Opinions
Une opinion de Christophe Ginisty, professionnel de la communication.


Quand la politique cherche à faire le buzz, elle prend le risque de n’être plus qu’un spectacle.


Cinq euros. C’est la perte de pouvoir d’achat que les bénéficiaires français de l’Aide personnalisée au logement (APL) devront supporter aux termes des réformes voulues par Emmanuel Macron, son gouvernement et sa nouvelle majorité parlementaire. Et ce, aux fins d’économies budgétaires.

Cinq euros, c’est aussi le symbole que Jean-Luc Mélenchon a choisi d’illustrer lors d’une séance de l’Assemblée nationale où, certain d’être filmé par les équipes de télévision qui retransmettaient les débats, il sortit d’un sac de courses improbable un paquet de pain de mie et quelques ingrédients alimentaires de base, histoire de rappeler que cette petite somme d’argent équivalait à de la vraie nourriture de base, essentielle à des milliers de gens. Et ceci, quelques jours après qu’une élue de La République en marche a fustigé avec une maladresse sidérante les pauvres étudiants qui oseraient se plaindre d’une coupe budgétaire qu’elle jugeait dérisoire.

La séquence s’est immédiatement retrouvée sur tous les réseaux sociaux, certains criant au génie du leader de La France insoumise, d’autres fustigeant un populisme facile et hors contexte.

Quelques semaines auparavant, Jean-Luc Mélenchon s’était illustré médiatiquement en refusant ostensiblement de porter la cravate dans l’hémicycle, faisant de cette coquetterie vestimentaire le symbole de l’insoumission des siens aux règles établies, lui qui n’avait pourtant jamais manqué de la porter durant ses presque vingt ans de présence au Sénat.

Dans les deux cas, il y a ce que l’on appelle un "coup de com", c’est-à-dire un acte conçu pour attirer l’attention des médias et qui contient une puissance virale intrinsèque propice au partage sur les réseaux sociaux. C’est totalement délibéré et préparé.

Les observateurs néophytes ont souvent tendance à applaudir des deux mains, partant du principe que puisque tout le monde l’a vu, le truc a fonctionné. Il est commun mais hasardeux de penser que le nombre de vues équivaut à la qualité de diffusion du message. Or, cela n’équivaut qu’au nombre de personnes qui ont vu le spectacle.
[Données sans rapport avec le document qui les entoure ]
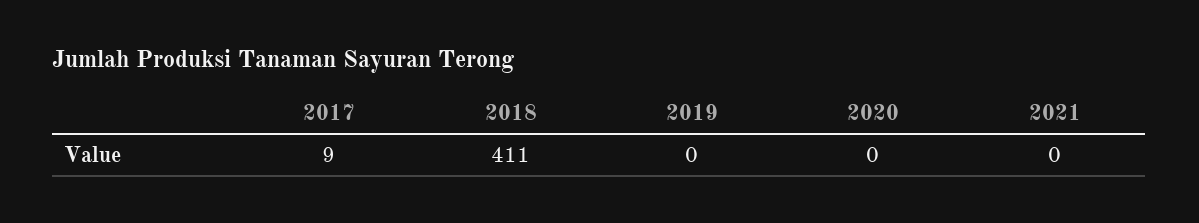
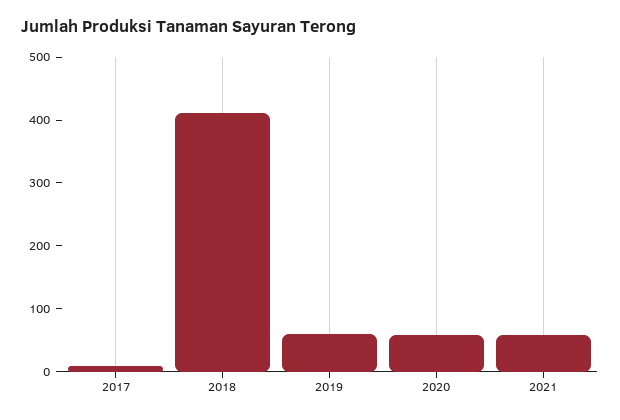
2019: 0 -> 60
2020: 0 -> 60
2021: 0 -> 60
Parmi les millions de gens qui ont vu la vidéo du député Mélenchon sortant son paquet de pain de mie, il y a des sympathisants et des opposants dans des proportions équivalentes à leur représentativité dans le corps électoral. Rien ne permet de conclure que cette séquence a été l’occasion pour certains de changer d’avis et de se rallier aux thèses du leader de l’extrême gauche française. Ce n’est qu’une vidéo comme les milliers d’autres que l’on trouve sur Facebook à longueur de journées. Rien de plus.

Et c’est bien là le problème. Quand la politique cherche à faire le buzz et cherche à ne faire que ça, elle prend le risque de n’être plus qu’un spectacle et donc d’appauvrir le message en le réduisant à sa plus simple expression caricaturale. Elle devient simpliste alors que toute politique publique doit affronter des multitudes de complexités. Elle devient indigeste car elle ne s’intéresse plus à fournir le corpus argumentaire qui permettrait à chacun de mettre en œuvre son discernement.

C’est d’autant plus étonnant de la part de Jean-Luc Mélenchon que l’on se souvient tous de la violence avec laquelle il traitait les journalistes qui ne s’intéressaient pas à la complexité de sa pensée et n’accordaient pas le temps de parole nécessaire à la diffusion de ses messages au sein du corps électoral. Il les accusait alors de ne rien comprendre, de caricaturer ses prises de position, d’en faire des raccourcis insupportables et ainsi de trahir les règles déontologiques propres à leur métier.

Sans prendre parti pour ou contre les positions politiques de Jean-Luc Mélenchon, les coups de com qu’il inflige à l’opinion publique française depuis qu’il est élu à l’Assemblée nationale représentent ce qu’il semble avoir toujours combattu chez les commentateurs. Comme quoi, il ne suffit parfois que de cinq euros pour renier ce à quoi l’on était le plus farouchement attaché.